Alle mense popolari aperte in alcuni quartieri le file sono lunghissime. Tanti che aspettano il pasto sono molto ben vestiti. Ad Atene perdono il posto tutti, non solo i più deboli. Moltissimi negozi sono chiusi, il piccolo commercio è massacrato. Con il lavoro, molti perdono anche la casa. I balconi di Atene sono tutto un cartello: vendesi, affittasi, vendesi. E si cominciano ad aprire dormitori di fortuna.
«Non abbiamo queste pratiche nella nostra tradizione» ci dicono i nostri amici greci «Alcuni a sinistra credono non sia nostro compito fare assistenza. E spesso non sappiamo neppure come farla. Ma non possiamo rispondere solo con le manifestazioni alle necessità di una popolazione sempre più colpita. Veniamo da anni di individualismo e consumismo, ricreare comunità solidali è un’esigenza concreta ora, ne va persino della sopravvivenza di ciascuno e di tutti».
Nascono in diverse parti del paese le farmacie popolari. Nel nord un ospedale fallito è stato occupato dai lavoratori e prosegue il servizio in autogestione. Gli insegnanti, con lo stipendio falcidiato, danno ai bambini ripetizioni gratis.
Nelle fabbriche occupate, compresa quella che abbiamo visitato alle porte di Atene in occupazione da centotrenta giorni, tutti i giorni arrivano pacchi di viveri, buste di pasta e pelati, qualche soldo. I produttori di patate hanno deciso di abbassare i prezzi, e di saltare la grande distribuzione, per provare a salvare insieme se stessi e i consumatori.
È un pugno nello stomaco, questa due giorni ad Atene con la delegazione europea organizzata in tre giorni da Attac Francia. Leggere è una cosa, vedere è un'altra. Ai greci incontrarci fa piacere. Si commuovono con il nostro manifesto di solidarietà. Un deputato lo ha mostrato in Parlamento. Ma ce lo dicono senza peli sulla lingua: «ci siamo sentiti soli in questi ultimi due anni».

##############################

**COSA FARE**
[1] Riporta dal brano su Atene il tratto che va da «Nelle fabbriche occupate, compresa» fino a «e i consumatori.».
[2] Rispondi a queste domande sul brano su Atene.
(a) Da quanti giorni era occupata la fabbrica visitata alle porte di Atene?
(b) Chi ha organizzato la delegazione europea?
(c) Che cosa offrono gratis gli insegnanti ai bambini?

**MATERIALE FORNITO**
##############################

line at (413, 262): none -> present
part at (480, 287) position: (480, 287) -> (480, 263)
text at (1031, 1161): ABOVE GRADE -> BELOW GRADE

##############################

**SOLUZIONI**
[1]
Nelle fabbriche occupate, compresa quella che abbiamo visitato alle porte di Atene in occupazione da centotrenta giorni, tutti i giorni arrivano pacchi di viveri, buste di pasta e pelati, qualche soldo. I produttori di patate hanno deciso di abbassare i prezzi, e di saltare la grande distribuzione, per provare a salvare insieme se stessi e i consumatori.

[2]
(a) Da centotrenta giorni.
(b) Attac Francia.
(c) Ripetizioni.